Mr DREYFUS: Your fifth recommendation at the very end of your submission goes to this point:

That the Australian Government adequately resource targeted programs to rehabilitate and reintegrate Australian citizens who have been associated with armed forces or armed groups.

Is that right?

Ms Lamoin : That is correct.

Mr DREYFUS: Are you aware of what, if any, targeted programs the Australian government has to rehabilitate and reintegrate Australian citizens, particularly children?

Ms Lamoin : I am not familiar with any that exist in Australia. Currently, I am familiar with strong programs in European country contexts where children are returned, rehabilitated and reintegrated. They are funded programs that again have an emphasis on a recovery period, education and then employment. I am familiar with the Attorney-General's funded programs to essentially counter extremism, but I am not aware of any programs that actually look at how we rehabilitate children and reintegrate them back into our communities safely.

Mr DREYFUS: Are you able to identify, Ms Lamoin, those European countries that have engaged in this kind of rehabilitation and reintegration?

Ms Lamoin : I can actually forward some information to the committee if that is useful for your purposes.

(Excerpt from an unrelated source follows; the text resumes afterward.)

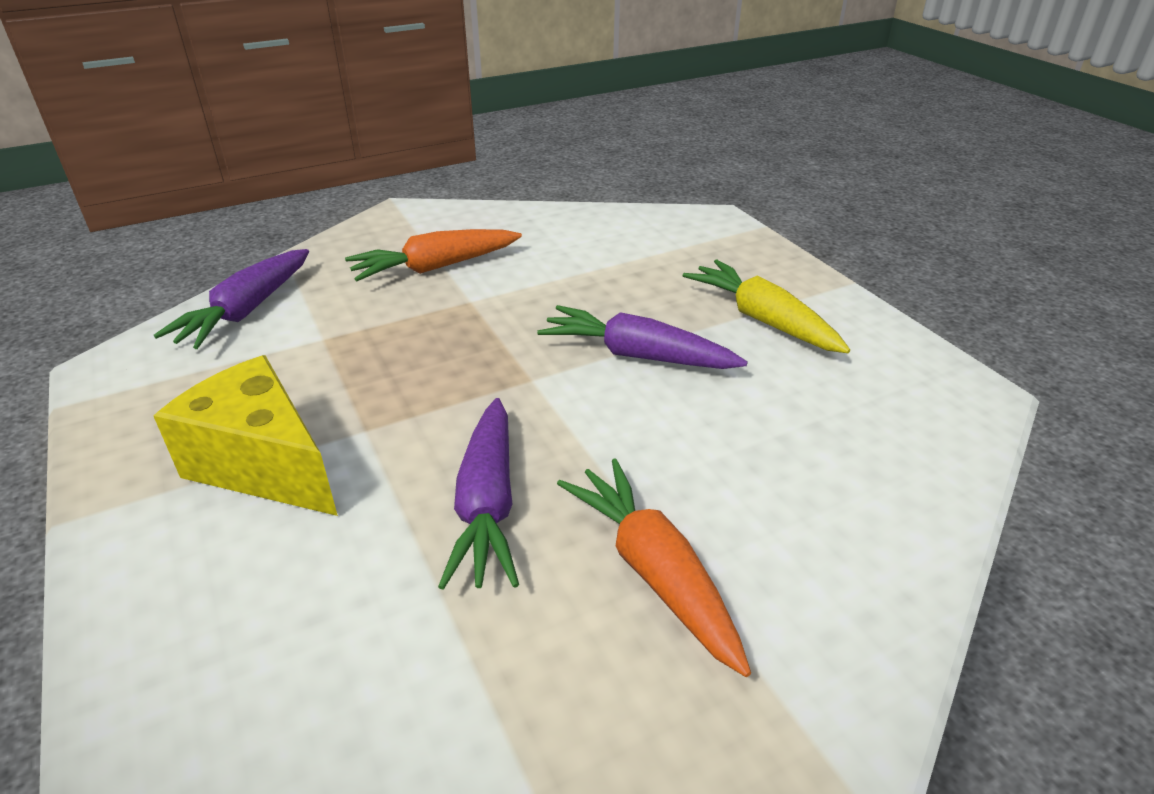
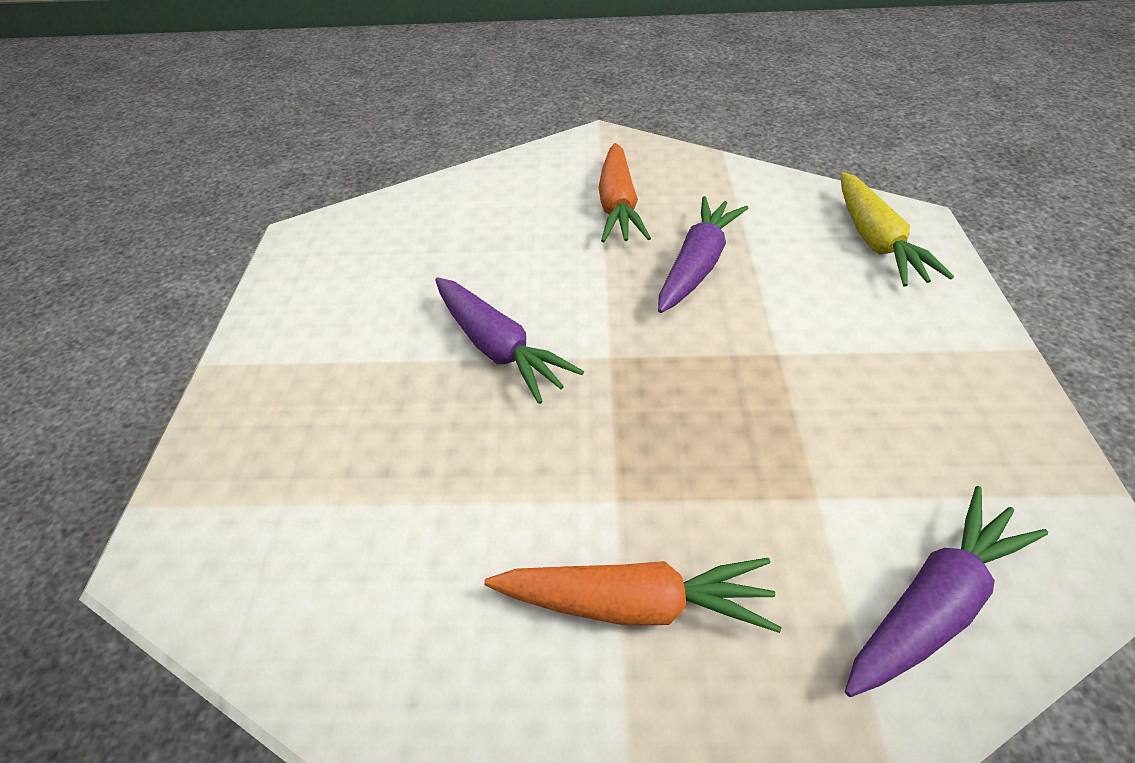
camera: 150 degrees left, 10 degrees up
yellow cheese [154,355,338,516] -> none
yellow carrot [683,259,850,353] -> yellow carrot moved to [841,172,954,287]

Certainly, Holland is one of those countries. There are multiple European countries who actually operate based on that model. That again is identified as being the only effective way forward.

Mr DREYFUS: That would be helpful, Ms Lamoin, and I invite you to send that material to the committee.

Ms Lamoin : Yes.

Mr DREYFUS: Thanks very much, and thanks for the assistance of your comprehensive submission.

CHAIR: I just have one final question if that is all right. The basic premise of your argument, if I have it, is that for instance, if we had a 17-year old who carried out and was convicted of a terrorist act here in Australia, your preference would be that the government went down the path of rehabilitation and reintegration into the Australian community rather than revocation of citizenship.

Ms Lamoin : Our position is absolutely one of the rule of law. We actually would rely on both courts and a process of restorative justice, so that there can be essentially longer term rehabilitation of that person to hopefully ensure that they will not reoffend or become reinvolved with radicalised groups or, if they were operating alone, that they will not reoffend.

CHAIR: So, for a 17-year old convicted of a terrorist act here in Australia, rehabilitation and reintegration would be the option that you think the government should follow?

Ms Lamoin : Just to restate, I mentioned earlier that is only part of what we would suggest. If they are convicted, obviously we say that a rule of law applies. Following that, we need to actually consider—if you are serious about national security and keeping Australians safe—that this person is 17 and has committed a serious offense. We must actually factor in rehabilitation and that long-term work to ensure that people are not reoffending.

CHAIR: Thank you for giving evidence to the hearing today. You will be sent a copy of the transcript of your evidence, to which you may suggest corrections. If you have been asked to provide any additional material, which you have, please forward this to the secretariat as soon as possible. If the committee has any further questions, the secretariat will write to you.